Empirizm, akılcılık olarak bilinen rasyonalizmden farklıdır. Çünkü empiristler düşünerek değil, deneyimler ve duyumlar yoluyla bilgiyi edindiğimizi söylerler. Tarih boyunca pek çok temsilcisi olan bu felsefi görüş, bazılarına göre ateizmin bile temelini oluşturmaktadır. Biraz karışık görünüyor olabilir. Gelin herkesin anlayabileceği şekilde empirizm nedir, temsilcileri kimlerdir, neleri savunurlar tüm detaylarıyla görelim.

Empirizm nedir, neyi savunur, temsilcileri kimlerdir?

Empirizm nedir?
Empirizm neyi savunur?
Empirizm temsilcileri ve öncüleri kimlerdir?
Empirizmi formülize eden isim, John Locke
Modern empirizm
Empirizm ve rasyonalizm farkları nelerdir?

Temelden başlayalım, empirizm nedir?

Deneycilik ve ampirizm gibi adlarla da anılan empirizm; bilginin duyular ve deneyimler yoluyla elde edildiğini söyleyen felsefi bir görüştür. Bilgi deneyimler ve duyumlar yoluyla elde edilidiği için insan ilk doğduğu anda tabula rasa yani boş bir levhadır. Yaşadıkça bu levha dolar ve insan bilgi sahibi bir kişi haline gelir.

Evet, bilgiyi deneyimler sonucu elde ederiz ne var bunda diyorsanız bekleyin, empirizmin bilgi hakkında ince bir düşüncesi daha var. Bilginin deneyim yoluyla elde edilmesi yetmiyor, o bilginin doğru olup olmadığı da deneyle ölçülüyor. Yani ben duyumlarıma ve deneyimlerime göre böyle bir bilgi sahibiyim derseniz, empiristler gelir ve hadi göster bakalım derler. Bu noktada akılcılıkla aralarında büyük bir fark vardır.

Empirizm felsefesinin etimolojik kökeni, pek çok benzeri gibi Yunancaya dayanmaktadır. Yunanca deneyim anlamındaki empiric kökünden gelen empirizm, o zamanlar eğitim almadığı halde pratik yapması sayesinde bir uzmana dönüşen hekimi anlatmaktaydı. Zaman içinde bu tanım gelişerek tüm sosyal bilimler ve hatta hayatın kendisi için uygulanabilir hale geldi.

Empirizm neyi savunur?

Empirizm sezgileri, akılcılığı ve vahiy yoluyla gelen bilgiyi reddeder. Bilginin temelinde deneyim olduğunu ve elde edilen bilginin doğruluğunun da ancak deney yoluyla ispatlanacağını savunur. Bu nedenle bilim deneye dayalı bir alan olduğu için başlı başına empirik olarak kabul edilir.

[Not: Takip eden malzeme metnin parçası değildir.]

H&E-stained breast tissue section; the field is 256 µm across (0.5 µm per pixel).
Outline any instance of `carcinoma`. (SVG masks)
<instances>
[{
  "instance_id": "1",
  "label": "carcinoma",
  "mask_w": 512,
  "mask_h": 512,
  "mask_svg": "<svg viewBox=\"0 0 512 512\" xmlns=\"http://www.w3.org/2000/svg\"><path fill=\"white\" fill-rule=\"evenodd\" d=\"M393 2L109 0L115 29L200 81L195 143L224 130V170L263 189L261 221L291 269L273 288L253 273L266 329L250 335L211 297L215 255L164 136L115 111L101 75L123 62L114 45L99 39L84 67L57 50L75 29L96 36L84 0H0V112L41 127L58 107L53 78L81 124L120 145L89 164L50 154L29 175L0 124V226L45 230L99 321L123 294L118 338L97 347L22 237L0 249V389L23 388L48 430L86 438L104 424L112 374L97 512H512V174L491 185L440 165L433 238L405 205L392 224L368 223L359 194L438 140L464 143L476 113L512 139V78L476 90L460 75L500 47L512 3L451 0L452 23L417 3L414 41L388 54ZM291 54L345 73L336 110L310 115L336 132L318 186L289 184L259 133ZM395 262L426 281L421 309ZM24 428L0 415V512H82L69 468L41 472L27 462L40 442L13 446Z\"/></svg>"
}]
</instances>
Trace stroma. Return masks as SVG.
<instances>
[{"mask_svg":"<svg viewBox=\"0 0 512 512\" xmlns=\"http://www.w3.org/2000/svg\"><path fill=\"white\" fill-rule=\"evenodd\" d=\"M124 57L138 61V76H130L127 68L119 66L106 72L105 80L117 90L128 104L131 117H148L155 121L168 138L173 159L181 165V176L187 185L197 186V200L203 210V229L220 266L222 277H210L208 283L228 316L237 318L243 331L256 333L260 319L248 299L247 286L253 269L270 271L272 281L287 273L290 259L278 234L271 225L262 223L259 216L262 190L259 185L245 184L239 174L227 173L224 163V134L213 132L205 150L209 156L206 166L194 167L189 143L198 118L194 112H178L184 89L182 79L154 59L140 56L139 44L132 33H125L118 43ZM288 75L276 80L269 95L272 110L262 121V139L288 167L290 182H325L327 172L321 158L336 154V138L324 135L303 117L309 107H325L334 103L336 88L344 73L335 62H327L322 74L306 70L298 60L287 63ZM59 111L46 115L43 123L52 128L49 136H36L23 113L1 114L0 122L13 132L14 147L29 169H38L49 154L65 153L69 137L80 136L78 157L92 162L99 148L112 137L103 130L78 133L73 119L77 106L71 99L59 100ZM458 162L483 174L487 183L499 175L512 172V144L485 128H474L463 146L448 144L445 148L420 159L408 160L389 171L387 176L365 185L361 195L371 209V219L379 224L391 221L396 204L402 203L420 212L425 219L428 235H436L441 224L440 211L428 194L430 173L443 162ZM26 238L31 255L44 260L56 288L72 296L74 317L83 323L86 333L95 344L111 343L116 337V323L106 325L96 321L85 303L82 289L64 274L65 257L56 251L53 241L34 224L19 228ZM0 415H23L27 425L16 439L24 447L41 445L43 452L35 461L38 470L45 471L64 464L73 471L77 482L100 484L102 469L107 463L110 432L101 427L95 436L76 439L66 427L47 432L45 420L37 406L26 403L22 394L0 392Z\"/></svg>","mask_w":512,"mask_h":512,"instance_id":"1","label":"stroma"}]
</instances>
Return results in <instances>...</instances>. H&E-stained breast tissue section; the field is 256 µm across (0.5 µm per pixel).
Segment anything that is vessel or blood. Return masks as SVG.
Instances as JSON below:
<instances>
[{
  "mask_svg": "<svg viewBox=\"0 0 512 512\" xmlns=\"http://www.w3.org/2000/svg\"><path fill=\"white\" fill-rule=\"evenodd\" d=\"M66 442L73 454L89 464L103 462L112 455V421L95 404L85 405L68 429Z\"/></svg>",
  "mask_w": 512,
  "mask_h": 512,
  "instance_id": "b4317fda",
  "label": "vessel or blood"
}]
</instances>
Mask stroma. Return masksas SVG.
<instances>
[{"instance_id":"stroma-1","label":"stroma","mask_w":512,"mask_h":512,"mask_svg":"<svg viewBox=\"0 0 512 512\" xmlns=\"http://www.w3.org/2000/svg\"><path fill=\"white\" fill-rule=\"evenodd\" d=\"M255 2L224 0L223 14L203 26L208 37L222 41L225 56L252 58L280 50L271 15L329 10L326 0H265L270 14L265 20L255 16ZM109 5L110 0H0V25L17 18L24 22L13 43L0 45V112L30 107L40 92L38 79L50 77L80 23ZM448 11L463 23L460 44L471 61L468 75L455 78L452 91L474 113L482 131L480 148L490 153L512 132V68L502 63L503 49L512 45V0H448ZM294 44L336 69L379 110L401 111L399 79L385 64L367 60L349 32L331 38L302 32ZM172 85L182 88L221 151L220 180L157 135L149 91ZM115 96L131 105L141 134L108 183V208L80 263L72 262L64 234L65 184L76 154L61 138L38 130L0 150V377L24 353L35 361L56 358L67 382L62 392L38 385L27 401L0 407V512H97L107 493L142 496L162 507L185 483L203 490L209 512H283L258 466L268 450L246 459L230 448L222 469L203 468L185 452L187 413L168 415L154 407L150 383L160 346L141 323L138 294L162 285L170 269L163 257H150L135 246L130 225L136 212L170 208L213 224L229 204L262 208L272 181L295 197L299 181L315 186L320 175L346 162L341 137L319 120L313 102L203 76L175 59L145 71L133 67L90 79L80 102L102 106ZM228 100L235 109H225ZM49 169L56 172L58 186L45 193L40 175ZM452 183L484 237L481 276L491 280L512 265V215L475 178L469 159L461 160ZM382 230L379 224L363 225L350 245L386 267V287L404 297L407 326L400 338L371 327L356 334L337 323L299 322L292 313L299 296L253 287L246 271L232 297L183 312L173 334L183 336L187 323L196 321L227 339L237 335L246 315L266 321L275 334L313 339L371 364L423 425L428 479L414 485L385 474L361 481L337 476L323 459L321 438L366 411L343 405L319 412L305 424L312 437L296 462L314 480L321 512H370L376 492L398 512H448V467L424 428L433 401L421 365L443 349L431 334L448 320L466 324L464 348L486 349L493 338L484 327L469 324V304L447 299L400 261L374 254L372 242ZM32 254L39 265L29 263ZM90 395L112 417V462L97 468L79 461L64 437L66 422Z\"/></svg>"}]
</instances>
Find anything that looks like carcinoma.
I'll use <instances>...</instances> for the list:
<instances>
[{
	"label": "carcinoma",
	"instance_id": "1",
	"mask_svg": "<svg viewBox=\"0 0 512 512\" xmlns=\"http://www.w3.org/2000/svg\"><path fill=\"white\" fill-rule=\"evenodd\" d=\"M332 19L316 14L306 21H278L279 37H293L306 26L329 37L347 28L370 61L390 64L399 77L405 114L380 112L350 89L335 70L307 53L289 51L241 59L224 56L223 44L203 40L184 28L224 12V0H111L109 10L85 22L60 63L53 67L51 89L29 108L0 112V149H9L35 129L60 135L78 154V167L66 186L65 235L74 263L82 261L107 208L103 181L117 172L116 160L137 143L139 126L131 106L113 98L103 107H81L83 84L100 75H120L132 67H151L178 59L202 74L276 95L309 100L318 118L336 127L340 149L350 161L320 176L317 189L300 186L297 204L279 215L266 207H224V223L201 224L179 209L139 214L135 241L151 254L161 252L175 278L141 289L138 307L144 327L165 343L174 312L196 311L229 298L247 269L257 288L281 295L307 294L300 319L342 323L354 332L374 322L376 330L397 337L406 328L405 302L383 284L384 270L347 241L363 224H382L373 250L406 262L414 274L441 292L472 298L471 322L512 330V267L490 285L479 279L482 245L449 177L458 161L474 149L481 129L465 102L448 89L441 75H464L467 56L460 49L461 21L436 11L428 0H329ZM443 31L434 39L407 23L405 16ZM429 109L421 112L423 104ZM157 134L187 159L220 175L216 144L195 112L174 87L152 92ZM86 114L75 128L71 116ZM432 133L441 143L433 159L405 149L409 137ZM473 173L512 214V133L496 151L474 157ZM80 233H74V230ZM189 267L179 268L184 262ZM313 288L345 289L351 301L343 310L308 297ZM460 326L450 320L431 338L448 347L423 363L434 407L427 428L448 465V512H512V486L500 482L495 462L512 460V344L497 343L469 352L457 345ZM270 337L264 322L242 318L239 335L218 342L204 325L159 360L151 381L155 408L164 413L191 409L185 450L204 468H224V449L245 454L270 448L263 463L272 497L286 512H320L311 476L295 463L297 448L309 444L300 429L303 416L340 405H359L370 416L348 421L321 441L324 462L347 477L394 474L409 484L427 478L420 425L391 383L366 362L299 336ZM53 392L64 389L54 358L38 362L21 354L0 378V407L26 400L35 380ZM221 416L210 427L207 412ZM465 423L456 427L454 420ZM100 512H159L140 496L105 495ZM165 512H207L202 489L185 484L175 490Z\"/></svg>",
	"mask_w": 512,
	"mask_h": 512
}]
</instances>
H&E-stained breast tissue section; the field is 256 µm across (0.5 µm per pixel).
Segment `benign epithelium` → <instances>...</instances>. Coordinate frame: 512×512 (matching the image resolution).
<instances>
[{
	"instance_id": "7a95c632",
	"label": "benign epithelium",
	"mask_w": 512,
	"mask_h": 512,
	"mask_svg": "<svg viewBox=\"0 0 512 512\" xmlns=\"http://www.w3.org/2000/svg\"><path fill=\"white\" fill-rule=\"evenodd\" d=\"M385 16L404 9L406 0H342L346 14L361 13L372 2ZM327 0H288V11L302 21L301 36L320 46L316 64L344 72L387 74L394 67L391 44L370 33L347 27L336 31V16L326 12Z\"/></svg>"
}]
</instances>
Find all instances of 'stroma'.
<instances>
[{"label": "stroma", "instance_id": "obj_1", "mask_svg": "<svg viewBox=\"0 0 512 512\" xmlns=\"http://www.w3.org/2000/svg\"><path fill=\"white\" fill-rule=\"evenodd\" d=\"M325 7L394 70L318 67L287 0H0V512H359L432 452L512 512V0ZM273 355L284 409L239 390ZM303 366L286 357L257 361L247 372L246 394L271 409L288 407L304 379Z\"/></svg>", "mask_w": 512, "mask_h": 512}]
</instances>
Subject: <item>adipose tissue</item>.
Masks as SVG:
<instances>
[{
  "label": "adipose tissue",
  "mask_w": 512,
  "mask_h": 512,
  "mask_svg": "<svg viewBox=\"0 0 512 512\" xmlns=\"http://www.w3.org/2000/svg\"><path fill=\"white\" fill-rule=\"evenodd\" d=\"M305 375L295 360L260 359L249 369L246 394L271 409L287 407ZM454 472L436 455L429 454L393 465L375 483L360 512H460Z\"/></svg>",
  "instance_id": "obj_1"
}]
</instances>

Empiristler için bilginin nasıl elde edildiği son derece önemlidir. Ben düşündüm ve bunu buldum gibi bir açıklama yeterli değildir. Nasıl buldun göster, biz de görelim ve kabul edelim düşüncesi baskındır. Bilginin elde edildiği duyum bir his olmamalı, herkes tarafından da duyu organları ile anlaşılacak bir durum olmalıdır.

Empirizm temsilcileri ve öncüleri kimlerdir?

Empirizm temsilcilerini basit bir liste olarak vermek, onlara haksızlık olacaktır. Çünkü ilk çağlarda ortaya çıkmış empirizm hakkında her birinin yaptığı benzersiz katkılar vardır. Empirizmin temelleri ilk çağda Demokritos ve Epikuros tarafından atılmıştır. Her ikisi de düşüncelerini, o dönemki bilimin kanıtları üzerinden sunmuşlardır.

Empirizmin temel kavramlarından bir tanesi olan tabula rasa, 11. yüzyılda İranlı filozof Avicenna tarafından ortaya atılmıştır. 12. yüzyılda Arap filozof İbn Tufail, tabula rasa kavramını bir deney ile ispat etmiştir. Bu deney sonucunda, ıssız bir adada yaşayan bir yetişkin ile küçük bir çocuğun benzer bir zihinsel yapıda olduğunu yani bilginin deneyimle kazanıldığını ortaya koymuştur.

Empirizmin bir metodoloji haline gelmesi ise İngiliz Okulu tarafından gerçekleştirilmiştir. 17. ve 18. yüzyılda ortaya çıkan bu akımda John Locke, George Berkeley ve David Hume gibi isimler vardır. Bu isimler Descartes, Leibniz ve Spinoza gibi akılcılara meydan okuyarak empirizmi savunmuşlardır.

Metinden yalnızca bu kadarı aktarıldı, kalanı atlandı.